Quanto à alegação de inobservância dos limites legais, cumpre destacar que a verba de sucumbência, fixada na origem de 10% sobre o valor da causa, encontra-se dentro das margens legais de arbitramento, previstas no § 2º, do artigo 85, do CPC, revelando-se, ademais, adequada e suficiente à remuneração pela atuação da defesa, à luz dos critérios legais de grau de zelo profissional, natureza e importância da causa, e lugar, trabalho e tempo exigido, sem implicar oneração excessiva da parte contrária nem atentado ao princípio da equidade.

Dada a sucumbência recursal da apelante, cumpre acrescer, a teor do § 11 do artigo 85, CPC, condenação adicional de 5% sobre o valor atualizado da causa.

Ante o exposto, nego provimento à apelação.

É como voto.



E M E N T A

 

DIREITO PROCESSUAL CIVIL. DIREITO PRIVADO. FINANCIAMENTO HABITACIONAL. SFH. FCVS. PLURALIDADE DE IMÓVEIS. QUITAÇÃO E SALDO RESIDUAL. COBERTURA GARANTIDA. RESTRIÇÃO DA LEI 8.100/1990. IRRETROATIVIDADE. DIREITO À LIBERAÇÃO DA HIPOTECA. VERBA HONORÁRIA. 

1. O Fundo de Compensação de Valores Salariais - FCVS foi criado em 1967 para garantir ao mutuário limite de prazo para amortizar dívida junto ao Sistema Financeiro da Habitação - SFH, assegurando às instituições financeiras ressarcimento de eventuais saldos devedores residuais de financiamentos habitacionais. Assim, ao término do prazo contratual, e pagas todas as prestações devidas, no caso de ser apurado eventual saldo devedor residual, em decorrência de discrepância entre reajuste da prestação e cálculo do saldo devedor, nos contratos cobertos pela garantia, o FVCS responde pela liquidação do saldo remanescente do financiamento imobiliário concedido ao mutuário.

2. A vedação de aquisição de mais de um imóvel financiado pelo SFH, prevista no artigo 9º, § 1º, da Lei 4.380/1964, foi revogada pela MP 2.197-43/2001. A redação original do artigo 3º da Lei 8.100/1990, que previa que o FCVS somente poderia liquidar um saldo devedor por mutuário, foi alterada pelo artigo 4º da Lei 10.150/2000, conversão da MP 1.981-54/2000, que excluiu da vedação contratos firmados até 05/12/1990 no regime do SFH.

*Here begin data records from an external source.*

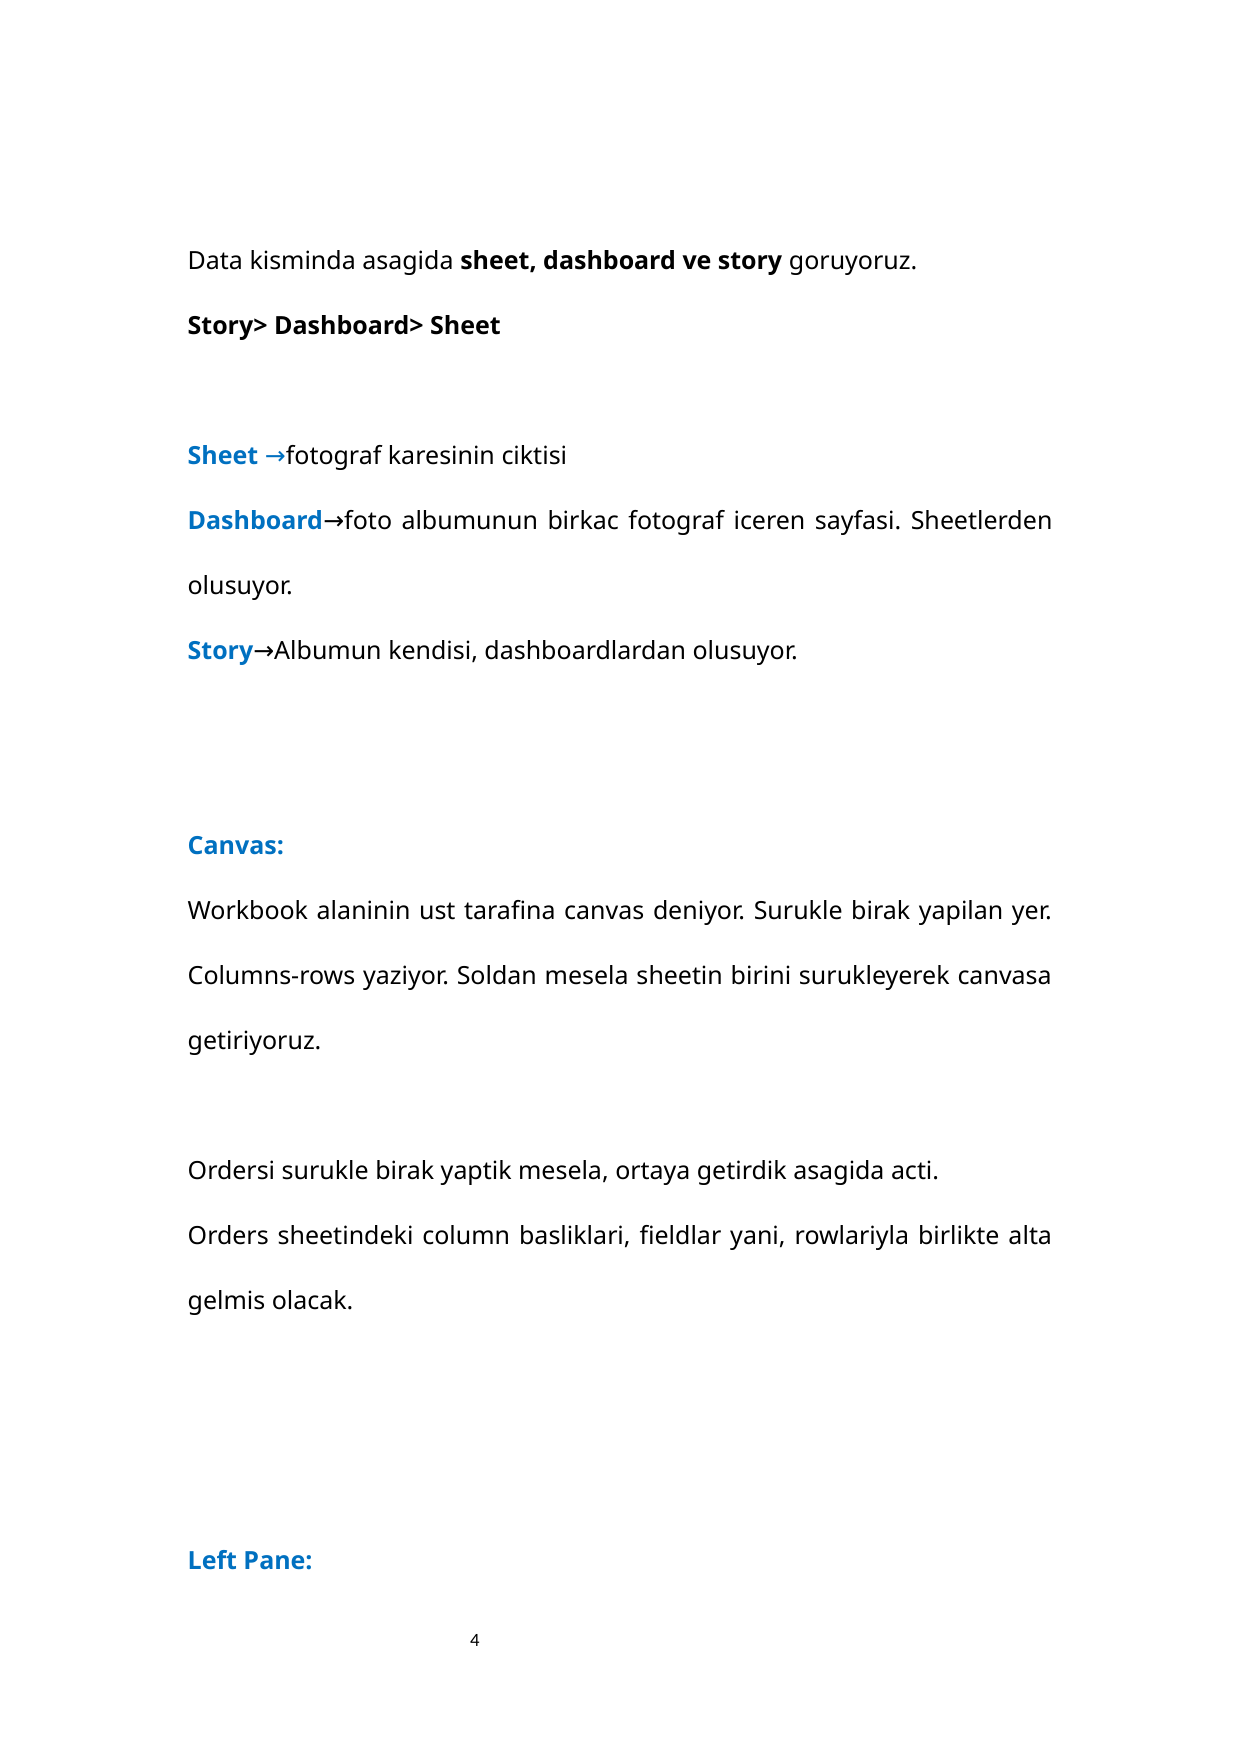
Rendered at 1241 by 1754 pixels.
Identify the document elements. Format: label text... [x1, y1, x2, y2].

text Ordersi surukle birak yaptik mesela, ortaya getirdik asagida acti. [187, 1137, 1053, 1202]
text Data kisminda asagida sheet, dashboard ve story goruyoruz. [187, 227, 1053, 292]
text Left Pane: [187, 1527, 1053, 1592]
text Story> Dashboard> Sheet [187, 292, 1053, 357]
text Canvas: [187, 812, 1053, 877]
text Sheet →fotograf karesinin ciktisi [187, 422, 1053, 487]
text Dashboard→foto albumunun birkac fotograf iceren sayfasi. Sheetlerden olusuyor. [187, 487, 1053, 617]
text Workbook alaninin ust tarafina canvas deniyor. Surukle birak yapilan yer. Columns-rows yaziyor. Soldan mesela sheetin birini surukleyerek canvasa getiriyoruz. [187, 877, 1053, 1072]
text Story→Albumun kendisi, dashboardlardan olusuyor. [187, 617, 1053, 682]
text Orders sheetindeki column basliklari, fieldlar yani, rowlariyla birlikte alta gelmis olacak. [187, 1202, 1053, 1332]
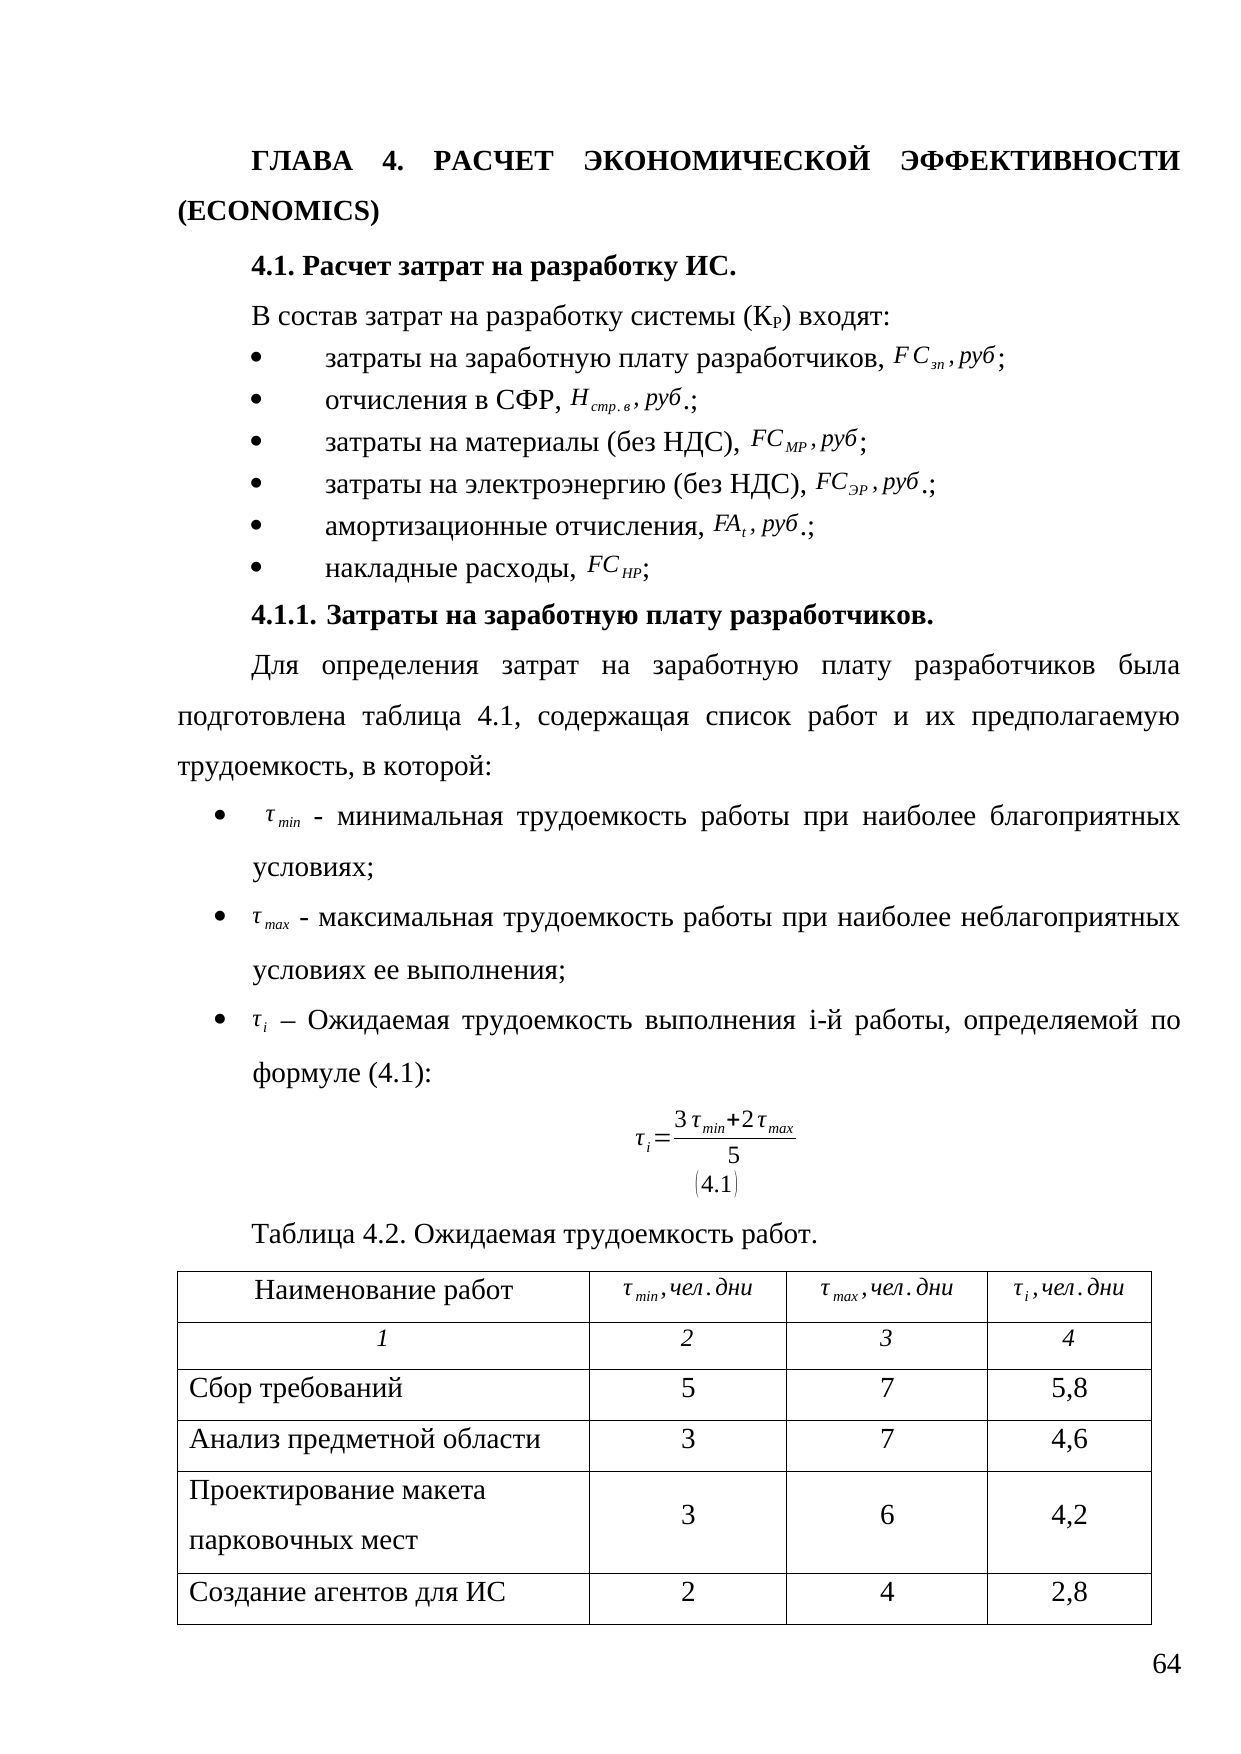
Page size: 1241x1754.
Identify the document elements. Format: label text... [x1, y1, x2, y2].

3. No cenário dos autos, inexistindo controvérsia em relação à quitação das parcelas devidas pelos mutuários e ao fato de que o financiamento foi concedido em 21/03/1983 e que os instrumentos particulares de compra e venda forma firmados em 21/06/1985 e 21/06/1985, em datas, portanto, anteriores a 05/12/1990, resta evidenciada, à luz da jurisprudência, a possibilidade de cobertura do saldo residual do segundo financiamento pelo FCVS, sendo de rigor a baixa do gravame hipotecário incidente sobre tal imóvel.

4. No tocante à verba honorária, certo que constitui direito do advogado, sendo devida pelo vencido ao patrono da parte vencedora, conforme expressamente disposto no caput do artigo 85 do CPC, pelo que improcede o genérico pedido de isenção. Quanto ao montante, fixado em 10% sobre o valor da causa, observou margens legais de arbitramento, previstas no § 2º, do artigo 85, do CPC, revelando-se, ademais, adequada e suficiente à remuneração pela atuação da defesa, à luz dos critérios legais de grau de zelo profissional, natureza e importância da causa, e lugar, trabalho e tempo exigido, sem implicar oneração excessiva da parte contrária nem atentado ao princípio da equidade. Dada a sucumbência recursal da apelante, cumpre acrescer, a teor do § 11 do artigo 85, CPC, condenação adicional de 5% sobre o valor atualizado da causa.

5. Apelação desprovida. 

 


  ACÓRDÃO

Vistos e relatados estes autos em que são partes as acima indicadas, a Primeira Turma, por unanimidade, negou provimento à apelação, nos termos do relatório e voto que ficam fazendo parte integrante do presente julgado.